Task input section start
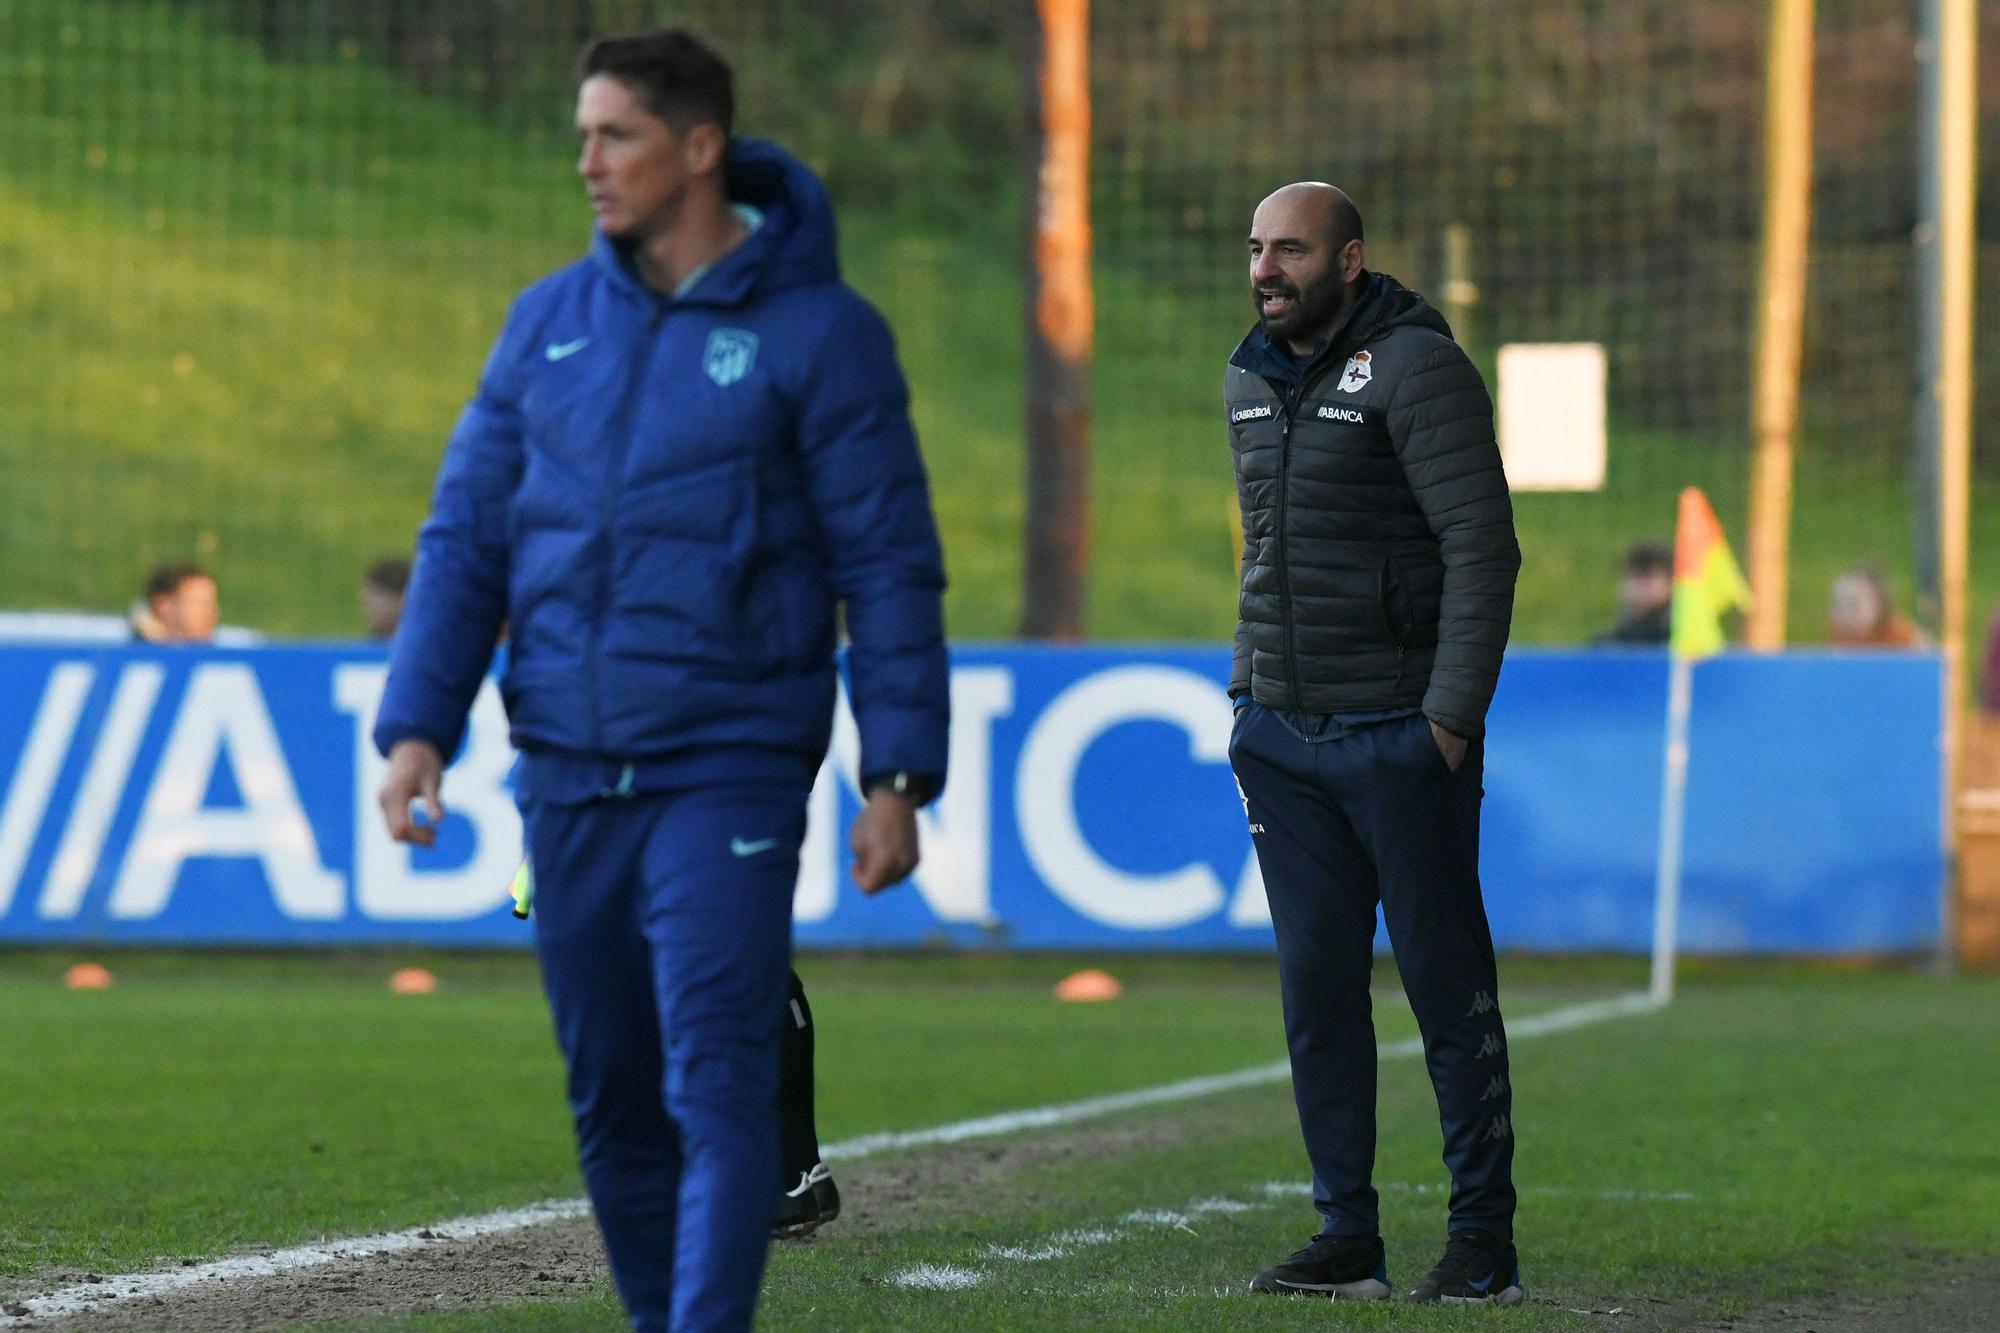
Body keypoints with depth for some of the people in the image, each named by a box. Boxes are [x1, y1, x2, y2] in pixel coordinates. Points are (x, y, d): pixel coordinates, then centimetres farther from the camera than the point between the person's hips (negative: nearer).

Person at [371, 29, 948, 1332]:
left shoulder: (819, 332, -4)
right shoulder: (549, 321, 10)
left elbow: (891, 565, -5)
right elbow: (466, 535, 11)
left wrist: (898, 779, -10)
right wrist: (417, 724, -1)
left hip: (728, 773, -5)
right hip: (569, 776, 5)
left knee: (718, 1084, -14)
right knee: (611, 1097, 10)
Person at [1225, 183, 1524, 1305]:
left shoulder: (1417, 369, -9)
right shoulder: (1252, 383, 14)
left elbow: (1482, 548, -13)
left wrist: (1452, 713, -17)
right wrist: (1249, 685, 16)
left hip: (1401, 737, -7)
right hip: (1285, 739, 7)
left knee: (1449, 989, -2)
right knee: (1317, 990, 6)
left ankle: (1485, 1242, 2)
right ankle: (1349, 1237, 11)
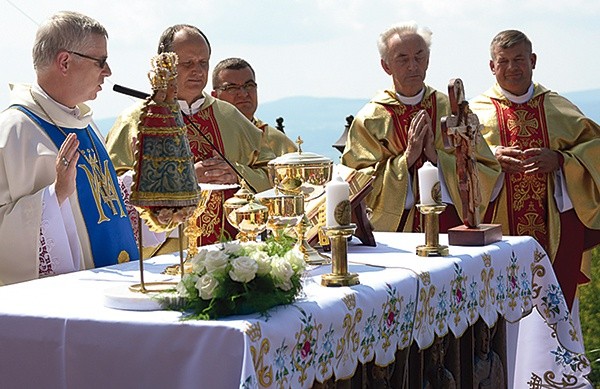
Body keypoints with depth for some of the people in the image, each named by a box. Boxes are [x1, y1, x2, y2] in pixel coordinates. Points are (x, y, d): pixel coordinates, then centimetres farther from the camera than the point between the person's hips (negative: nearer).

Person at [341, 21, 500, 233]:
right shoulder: (370, 120, 6)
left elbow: (489, 174, 6)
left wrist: (437, 156, -6)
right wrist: (406, 158, -9)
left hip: (451, 226, 1)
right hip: (394, 230, -1)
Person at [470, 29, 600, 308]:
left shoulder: (558, 108, 11)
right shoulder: (477, 111, 8)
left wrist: (559, 160, -10)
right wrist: (490, 158, -16)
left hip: (556, 225, 2)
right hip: (500, 225, -1)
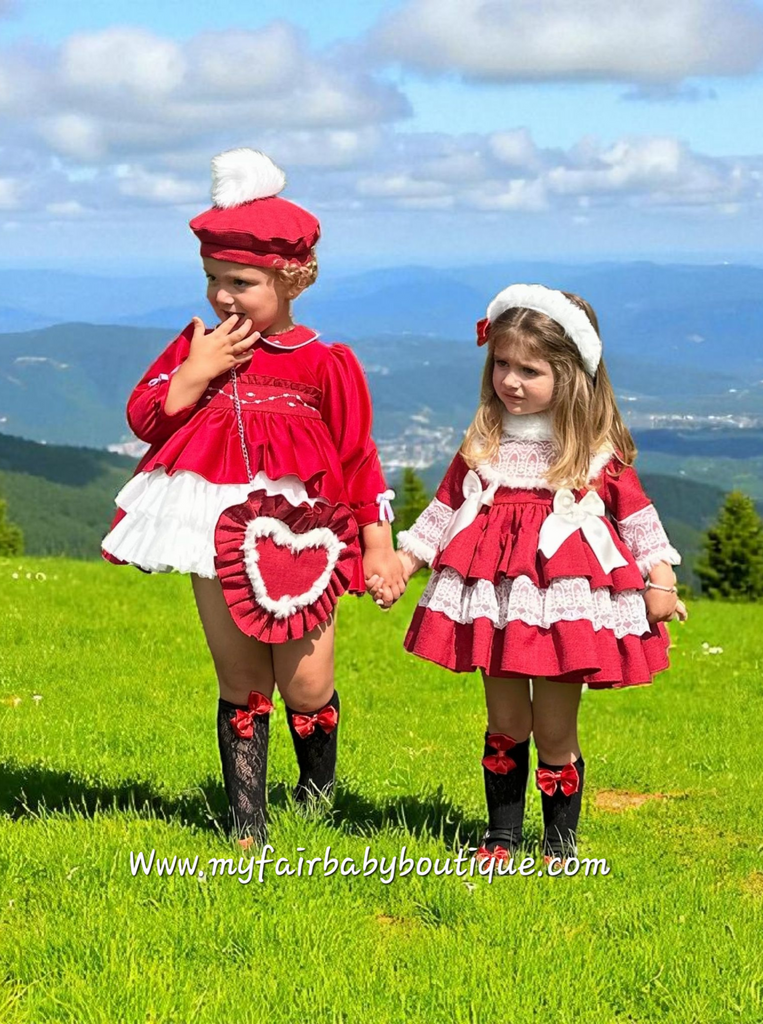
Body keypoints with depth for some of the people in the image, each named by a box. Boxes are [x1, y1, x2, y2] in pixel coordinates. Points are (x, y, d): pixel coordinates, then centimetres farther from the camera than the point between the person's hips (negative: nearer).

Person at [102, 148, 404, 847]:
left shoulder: (325, 363, -6)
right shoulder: (198, 345, 4)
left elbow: (359, 457, -1)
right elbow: (145, 417, 0)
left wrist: (379, 547, -1)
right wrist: (197, 371, -13)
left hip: (299, 542, -3)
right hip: (219, 539, 3)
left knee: (306, 688, 4)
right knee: (241, 689, 9)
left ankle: (317, 792, 34)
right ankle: (247, 827, 16)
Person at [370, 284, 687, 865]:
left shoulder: (598, 451, -2)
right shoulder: (484, 445, 8)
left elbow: (637, 514, 2)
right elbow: (447, 507, 15)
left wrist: (660, 581, -4)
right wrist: (400, 563, 12)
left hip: (565, 599, -3)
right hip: (496, 599, 3)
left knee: (554, 729, 2)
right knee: (506, 724, 10)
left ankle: (561, 842, 18)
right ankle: (502, 837, 23)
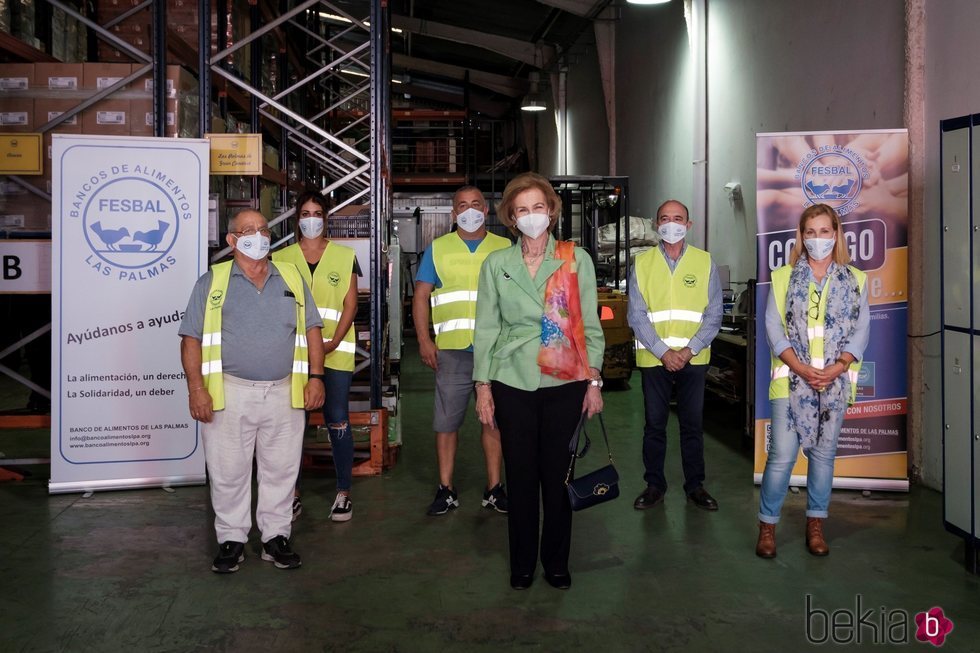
Task input section end
Copy all of the records above, replacing every "centimetres" with "centimeters" and keeping everything else the same. Leave the pictures out.

◆ Problem solution:
Body keypoints with depth for some of the people in the image, each named by a box. Boxes are [x1, y1, x2, y2] in pixel coordinates. Points are (x, y, d): pixel coordinates, then centimeters farther from the camera than the point between the person's hips (negative: nearer).

Person at [371, 29, 948, 1332]:
left shoulder: (819, 332, -4)
right shoulder: (549, 321, 10)
left elbow: (891, 565, -5)
right elbow: (466, 535, 11)
left wrist: (898, 779, -10)
right wrist: (417, 724, -1)
left hip: (728, 773, -5)
right hip: (569, 776, 5)
left knee: (718, 1084, -14)
right knee: (611, 1097, 10)
Person at [1225, 183, 1524, 1305]:
left shoulder: (1417, 369, -9)
right shoulder: (1252, 383, 14)
left elbow: (1482, 548, -13)
left wrist: (1452, 713, -17)
right wrist: (1249, 685, 16)
left hip: (1401, 737, -7)
right hip: (1285, 739, 7)
left knee: (1449, 989, -2)
right knee: (1317, 990, 6)
left ankle: (1485, 1242, 2)
right ankle: (1349, 1237, 11)
Body keypoints with depth for some of the people in the image, each named by a box. Boxes are [x1, y1, x2, y2] in pixel coordinates. Points are (x, y, d): pixel coordinates, then centimeters farther from the camera than the point between the person's hips (negative: nearer).

Person at [341, 21, 500, 233]:
right shoulder: (370, 120, 6)
left elbow: (489, 174, 6)
left wrist: (437, 156, -6)
right wrist: (406, 158, -9)
left hip: (451, 226, 1)
right hip: (394, 230, -1)
Person at [470, 29, 600, 308]:
left shoulder: (558, 108, 11)
right shoulder: (477, 111, 8)
left wrist: (559, 160, -10)
right wrist: (490, 158, -16)
left hip: (556, 225, 2)
right hip: (500, 225, -1)
Body keypoints with depth for some of the people in the image, each named by a box. Boxes are [x1, y1, x2, y2] in pixel coordinates. Points are (x, y, d): pixel coordinates, then centimeters farther from the camera than the point between the person's hips (negative: nearer).

Person at [102, 148, 404, 847]:
left shoulder: (325, 363, -6)
right shoulder: (198, 345, 4)
left elbow: (359, 457, -1)
right elbow: (145, 417, 0)
left wrist: (379, 547, -1)
right wrist: (197, 371, -13)
left hip: (299, 542, -3)
right hip: (219, 539, 3)
left knee: (306, 688, 4)
right knee: (241, 689, 9)
left ankle: (317, 792, 34)
right ankle: (247, 827, 16)
Person at [370, 284, 687, 865]:
left shoulder: (598, 451, -2)
right shoulder: (484, 445, 8)
left elbow: (637, 514, 2)
right elbow: (447, 507, 15)
left wrist: (660, 581, -4)
right wrist: (400, 563, 12)
left hip: (565, 599, -3)
right hip: (496, 599, 3)
left knee: (554, 729, 2)
right knee: (506, 724, 10)
left ankle: (561, 842, 18)
right ankle: (502, 837, 23)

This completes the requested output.